Daniel Haight | 34 comments Science fiction may be the defining movie genre of our time, but too often it’s just a vehicle for escapist space adventure or paranoid dystopian fantasy. A sci-fi movie that actually has intelligent things to say about science — that’s all too rare. It’s what we get in “Ex Machina.”

http://www.sfgate.com/movies/article/...


message 2: by [deleted user] (new)

Anyone actually seen this want to share?


message 3: by Michele (last edited Apr 25, 2015 04:07AM) (new)

Michele | 274 comments Haven't seen it yet, but there's a nice interview with writer/director Alex Garland on the newest Geek's Guide to the Galaxy podcast.

http://geeksguideshow.com/2015/04/23/...

Edit to add - there's no spoilers for the movie - he's very vague as he doesn't like people to have preconceived ideas about movies.


message 4: by Stephen (last edited Apr 26, 2015 07:32AM) (new)

Stephen | 12 comments This comment probably contains spoilers. For those who have yet to see the movie you may wish to defer reading.

For once we get a cerebral piece of sci fi rather than either a western set in space of a buddy flick with spaceships instead of cars. That being said, my wife who saw the movie with me found it slow, and clearly it is methodical, but Garland is attempting to deal with the question of consciousness and it is not only machine consciousness that we are asking about, but human consciousness.

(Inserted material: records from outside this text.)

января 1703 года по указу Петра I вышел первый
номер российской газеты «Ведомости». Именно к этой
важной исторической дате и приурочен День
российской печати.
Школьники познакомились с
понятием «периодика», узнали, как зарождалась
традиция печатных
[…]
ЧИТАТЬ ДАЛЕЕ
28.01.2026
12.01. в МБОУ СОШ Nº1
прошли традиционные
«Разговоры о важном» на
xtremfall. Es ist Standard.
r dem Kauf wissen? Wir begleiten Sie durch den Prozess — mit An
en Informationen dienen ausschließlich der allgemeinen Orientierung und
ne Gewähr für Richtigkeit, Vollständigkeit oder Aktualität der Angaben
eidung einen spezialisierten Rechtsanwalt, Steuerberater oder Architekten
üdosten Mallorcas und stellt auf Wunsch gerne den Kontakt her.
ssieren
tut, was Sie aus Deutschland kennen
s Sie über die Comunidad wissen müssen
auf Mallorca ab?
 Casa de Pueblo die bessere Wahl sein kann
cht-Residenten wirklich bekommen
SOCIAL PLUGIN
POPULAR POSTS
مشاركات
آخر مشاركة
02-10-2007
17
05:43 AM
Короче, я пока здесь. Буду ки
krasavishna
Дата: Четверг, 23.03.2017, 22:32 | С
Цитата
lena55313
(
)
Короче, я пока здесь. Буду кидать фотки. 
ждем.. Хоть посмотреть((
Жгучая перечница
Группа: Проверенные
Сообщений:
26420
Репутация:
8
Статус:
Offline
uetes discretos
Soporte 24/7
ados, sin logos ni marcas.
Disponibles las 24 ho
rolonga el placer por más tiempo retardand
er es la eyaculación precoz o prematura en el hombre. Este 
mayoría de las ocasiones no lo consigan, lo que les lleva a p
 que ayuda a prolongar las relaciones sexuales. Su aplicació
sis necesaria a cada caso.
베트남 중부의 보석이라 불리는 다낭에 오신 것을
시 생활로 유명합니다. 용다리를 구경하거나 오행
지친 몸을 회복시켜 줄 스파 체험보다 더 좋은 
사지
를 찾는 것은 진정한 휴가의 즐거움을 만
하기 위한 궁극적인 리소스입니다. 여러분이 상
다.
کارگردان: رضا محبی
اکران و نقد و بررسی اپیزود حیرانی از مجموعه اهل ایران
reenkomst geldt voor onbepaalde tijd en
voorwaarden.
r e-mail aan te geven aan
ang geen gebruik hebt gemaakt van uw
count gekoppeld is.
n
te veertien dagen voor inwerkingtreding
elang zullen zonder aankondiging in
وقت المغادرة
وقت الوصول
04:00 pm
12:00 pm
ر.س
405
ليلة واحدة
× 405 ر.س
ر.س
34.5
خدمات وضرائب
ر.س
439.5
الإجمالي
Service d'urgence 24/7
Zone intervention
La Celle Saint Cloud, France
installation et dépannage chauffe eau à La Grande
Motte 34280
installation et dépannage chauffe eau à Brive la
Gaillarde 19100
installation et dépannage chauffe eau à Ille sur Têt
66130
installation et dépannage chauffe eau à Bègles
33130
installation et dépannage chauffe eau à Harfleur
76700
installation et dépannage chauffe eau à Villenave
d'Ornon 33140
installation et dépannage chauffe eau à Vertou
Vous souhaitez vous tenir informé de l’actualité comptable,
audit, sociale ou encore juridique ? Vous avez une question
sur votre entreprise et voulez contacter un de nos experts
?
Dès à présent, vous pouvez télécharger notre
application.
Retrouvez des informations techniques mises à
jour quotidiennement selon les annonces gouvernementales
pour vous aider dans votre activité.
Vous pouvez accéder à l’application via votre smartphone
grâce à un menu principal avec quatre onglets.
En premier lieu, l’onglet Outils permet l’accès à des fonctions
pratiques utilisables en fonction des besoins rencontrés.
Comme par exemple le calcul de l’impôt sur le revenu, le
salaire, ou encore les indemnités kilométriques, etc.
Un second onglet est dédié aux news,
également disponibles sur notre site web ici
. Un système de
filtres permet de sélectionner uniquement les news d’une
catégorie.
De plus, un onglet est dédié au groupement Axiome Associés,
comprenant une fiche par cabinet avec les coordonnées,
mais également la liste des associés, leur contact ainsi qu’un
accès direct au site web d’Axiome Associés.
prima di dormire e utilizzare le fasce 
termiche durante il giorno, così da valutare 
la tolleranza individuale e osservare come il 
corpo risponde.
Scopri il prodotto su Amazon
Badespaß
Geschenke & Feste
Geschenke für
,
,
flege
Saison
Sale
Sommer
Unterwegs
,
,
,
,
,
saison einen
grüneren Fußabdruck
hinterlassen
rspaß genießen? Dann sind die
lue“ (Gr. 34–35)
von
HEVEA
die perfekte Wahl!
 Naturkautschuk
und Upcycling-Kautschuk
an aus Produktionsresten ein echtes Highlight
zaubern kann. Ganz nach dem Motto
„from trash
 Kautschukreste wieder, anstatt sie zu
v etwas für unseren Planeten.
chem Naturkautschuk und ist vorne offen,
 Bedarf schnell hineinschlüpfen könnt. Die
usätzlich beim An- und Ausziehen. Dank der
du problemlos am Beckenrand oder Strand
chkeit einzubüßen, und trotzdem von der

Garland's effort to delve into the question of consciousness is a challenge he does not quite master. There are three mis-steps that come to mind, but overall, the movie succeeds by suggesting that consciousness is not achieved while making clear that the requirement of consciousness goes beyond the Turing test and requires the existence of a moral compass.

The evolution of Caleb to question his own humanness is too sudden. That he would is logical given the manipulation by Nathan, but greater development of the questioning in Caleb's mind is needed.

Why does Kyoko wait to stab Nathan? If she could do it when she does, why not do it earlier? There is a sequence of Kyoko meeting Ava, but then Ava seeming to instruct Kyoko. Who is leading who?

If the intelligence exists that seems to exist in Ava and if she is conspiring with Kyoko, why not fix Kyoko and give her speech before departing?

The end of both Nathan and Caleb contains an interesting commentary on the technical, in which, like the Oppenheimer quote Caleb makes earlier, "Now I am become death the destroyer of worlds", both Nathan and Caleb die at the hands of their creation. (Caleb's death is presumed.)

In the end Garland seems clear in his view that while intelligence is achieved, consciousness is not, perhaps as befits the idea that simply amassing data and defining an outcome is insufficient, intelligence so derived is not actually stochastic but predictive and lacks morality and creativity. In this, "Ex Machina" is the best that science fiction can be leaving us to ask, just because we can do it, is it right?